Google became the latest US tech giant to announce a major expansion plan, unveiling a $1 billion investment yesterday to create a new campus that could double its New York City workforce to 14,000. The move by Google comes following Amazon’s announcement of new headquarters sites in New York and suburban Washington DC worth some $5 billion, and Apple’s $1 billion expansion to Texas and other areas.

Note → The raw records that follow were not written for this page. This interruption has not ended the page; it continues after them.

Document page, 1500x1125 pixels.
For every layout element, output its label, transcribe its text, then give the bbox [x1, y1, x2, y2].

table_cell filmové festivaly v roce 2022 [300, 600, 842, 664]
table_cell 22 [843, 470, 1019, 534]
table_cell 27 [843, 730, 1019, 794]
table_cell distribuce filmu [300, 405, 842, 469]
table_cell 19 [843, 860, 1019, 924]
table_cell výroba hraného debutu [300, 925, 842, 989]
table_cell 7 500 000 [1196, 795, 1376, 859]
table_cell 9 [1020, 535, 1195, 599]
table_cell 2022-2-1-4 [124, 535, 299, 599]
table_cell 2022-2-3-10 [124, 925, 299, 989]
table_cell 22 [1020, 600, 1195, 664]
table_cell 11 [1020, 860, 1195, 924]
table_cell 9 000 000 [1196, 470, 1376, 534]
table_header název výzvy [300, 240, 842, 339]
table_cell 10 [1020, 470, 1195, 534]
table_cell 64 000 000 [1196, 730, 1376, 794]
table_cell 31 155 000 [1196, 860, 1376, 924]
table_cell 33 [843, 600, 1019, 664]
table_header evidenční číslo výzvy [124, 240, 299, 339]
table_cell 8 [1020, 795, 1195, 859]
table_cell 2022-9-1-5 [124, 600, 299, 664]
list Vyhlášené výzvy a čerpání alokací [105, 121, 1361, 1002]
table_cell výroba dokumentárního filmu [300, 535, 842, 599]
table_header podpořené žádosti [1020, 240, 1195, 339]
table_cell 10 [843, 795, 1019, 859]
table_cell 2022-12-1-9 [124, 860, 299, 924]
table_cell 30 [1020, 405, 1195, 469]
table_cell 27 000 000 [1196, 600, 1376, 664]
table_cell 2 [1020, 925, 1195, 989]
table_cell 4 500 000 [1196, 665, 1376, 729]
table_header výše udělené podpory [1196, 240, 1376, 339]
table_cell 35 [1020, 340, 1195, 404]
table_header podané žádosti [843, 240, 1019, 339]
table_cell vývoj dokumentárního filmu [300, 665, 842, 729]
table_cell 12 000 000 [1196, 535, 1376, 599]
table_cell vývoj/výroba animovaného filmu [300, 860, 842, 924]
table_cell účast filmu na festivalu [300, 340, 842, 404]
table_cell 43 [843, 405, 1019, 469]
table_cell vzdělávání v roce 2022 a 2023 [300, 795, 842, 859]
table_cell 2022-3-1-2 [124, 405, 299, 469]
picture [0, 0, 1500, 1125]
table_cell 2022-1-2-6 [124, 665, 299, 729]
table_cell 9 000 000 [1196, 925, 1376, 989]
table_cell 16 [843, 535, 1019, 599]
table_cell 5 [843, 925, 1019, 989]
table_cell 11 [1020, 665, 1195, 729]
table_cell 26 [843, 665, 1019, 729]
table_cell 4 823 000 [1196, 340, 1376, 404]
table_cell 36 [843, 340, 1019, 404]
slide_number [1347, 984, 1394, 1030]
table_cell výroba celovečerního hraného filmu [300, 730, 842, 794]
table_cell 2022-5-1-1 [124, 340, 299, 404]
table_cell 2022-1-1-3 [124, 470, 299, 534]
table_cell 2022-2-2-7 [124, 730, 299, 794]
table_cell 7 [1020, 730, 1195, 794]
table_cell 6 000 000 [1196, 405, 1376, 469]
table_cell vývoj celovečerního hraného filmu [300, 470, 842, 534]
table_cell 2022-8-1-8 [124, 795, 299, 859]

Google parent Alphabet’s chief financial officer Ruth Porat said it would lease large office buildings in lower Manhattan, which will become the centerpiece of a campus of more than 1.7 million square feet (160,000 square meters). The new campus, which should be operational starting in 2020, will be known as Google Hudson Square and “will be the primary location for our New York-based Global Business Organization,” Porat wrote in a blog post. “New York City continues to be a great source of diverse, world-class talent -- that’s what brought Google to the city in 2000 and that’s what keeps us here,” she said.

Alphabet earlier this year said it was buying the Manhattan Chelsea Market for $2.4 billion, and planned to lease space at Pier 57 on the Hudson river. The company currently employs some 7,000 people in New York. “With these most recent investments in Google Chelsea and Google Hudson Square, we will have the capacity to more than double the number of Googlers in New York over the next 10 years,” Porat said.

She said the company’s “investment in New York is a huge part of our commitment to grow and invest in US facilities, offices and jobs.” The new site is a former industrial area adjacent to the Greenwich Village and Soho districts. The expansion would make California-based Alphabet one of the city’s largest commercial tenants, The Wall Street Journal reported.

Finding new workers

Alphabet, Amazon and Apple are three of the world’s most valuable corporations and have been outgrowing their home bases even with new headquarters building. Google this month released an updated plan for expanding its Mountain View, California, headquarters to create a new village-type campus with more than 6,000 new homes, some of which would be available to low-income residents.

Both Google and Apple handled their expansion plans quietly, while Amazon asked for municipalities across North American for proposals, prompting critics to call it a “Hunger Games” contest. All three companies have been struggling to attract workers with technology skills, and that appears to have been a key factor in the three expansion moves.